Here's some info on Network Service and Local Service from the Planning guide:
Local Service account
The Local Service account is a special built-in account that has reduced privileges similar to an authenticated local user account. This limited access helps safeguard the computer if an attacker compromises individual services or processes. A service that runs as the Local Service account accesses network resources as a null session; that is, it uses anonymous credentials. The actual name of the account is NT AUTHORITY\LocalService, and it does not have a password that an administrator needs to manage.
Network Service account
The Network Service account is a special built-in account that has reduced privileges similar to an authenticated user account. This limited access helps safeguard the computer if an attacker compromises individual services or processes.

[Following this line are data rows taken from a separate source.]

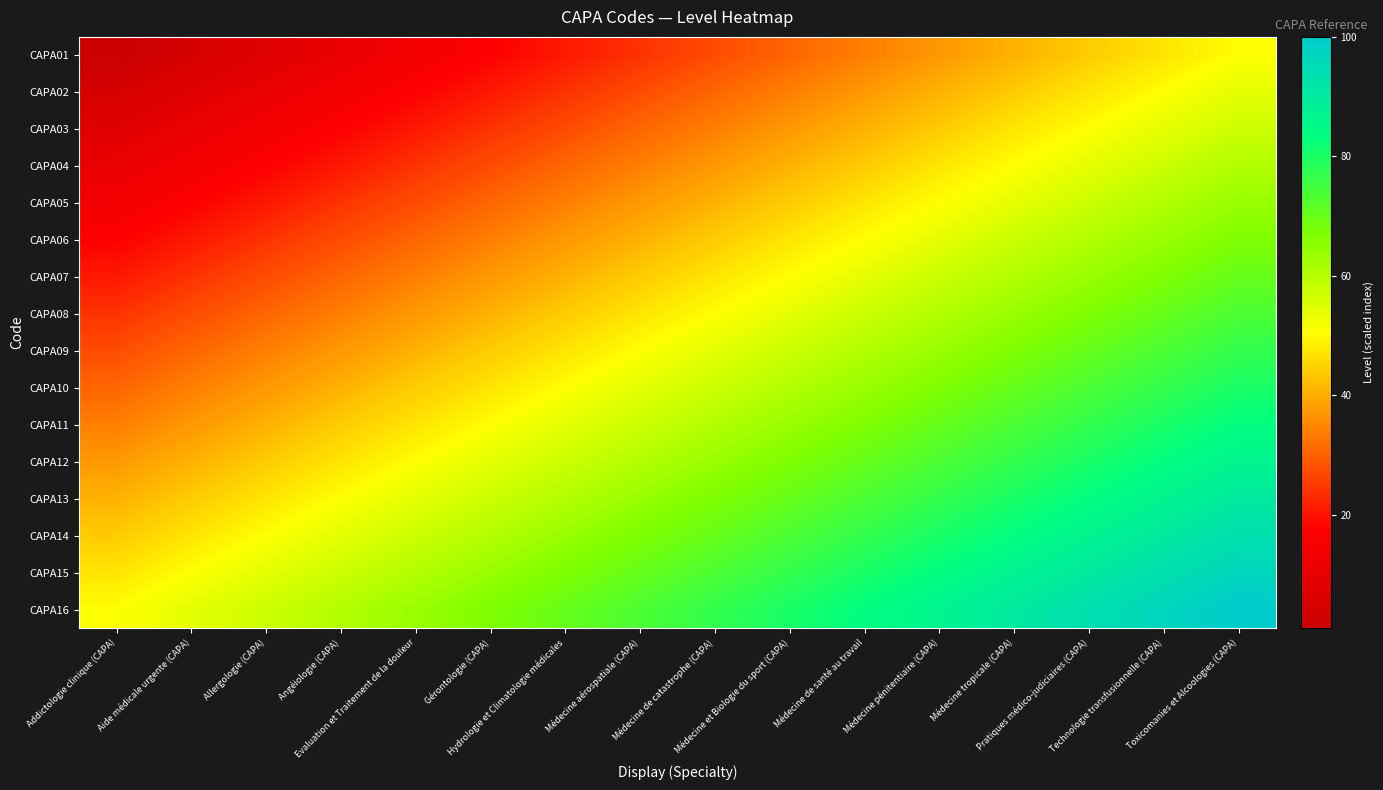

Rank the series by their maximum value, from lowest to highest.

CAPA01, CAPA02, CAPA03, CAPA04, CAPA05, CAPA06, CAPA07, CAPA08, CAPA09, CAPA10, CAPA11, CAPA12, CAPA13, CAPA14, CAPA15, CAPA16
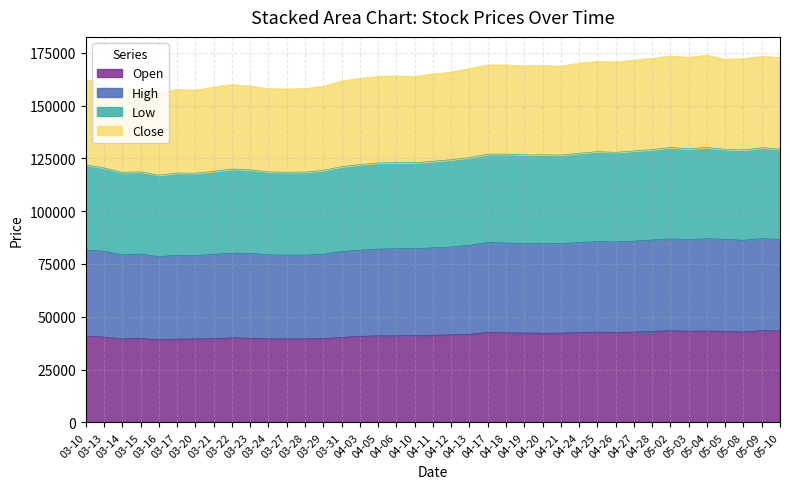

What is the lowest value of the Open series?

39061.7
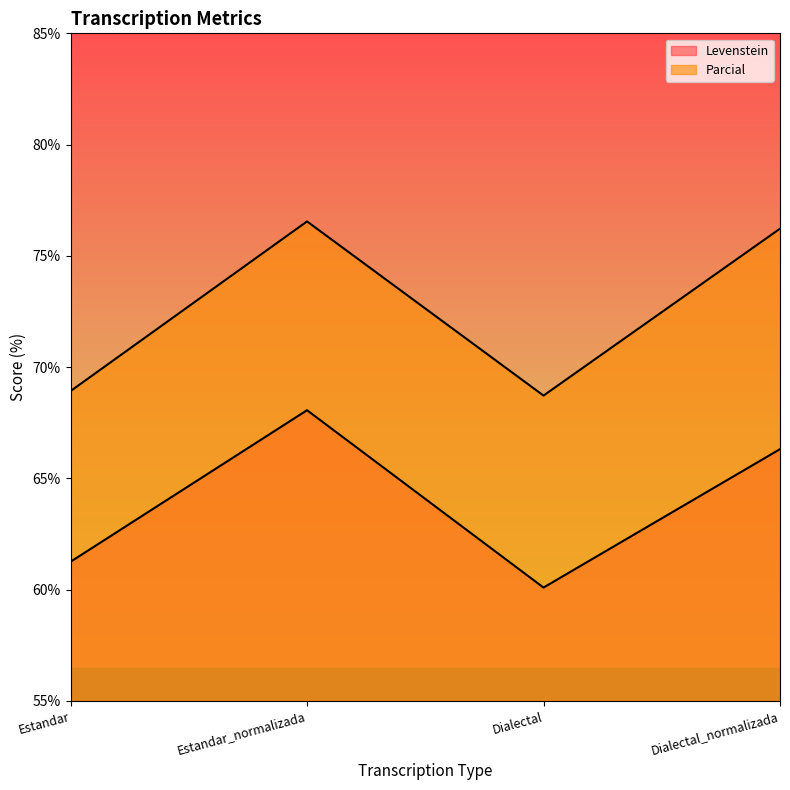

How many lines are shown in the chart?

2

A service that runs as the Network Service account accesses network resources using the credentials of the computer account in the same manner as a Local System service does. The actual name of the account is NT AUTHORITY\NetworkService, and it does not have a password that an administrator needs to manage.
Important: If you change the default service settings, you might prevent key services from running correctly. It is especially important to use caution when you change the Startup type and Log on as settings for services that are set to start automatically by default.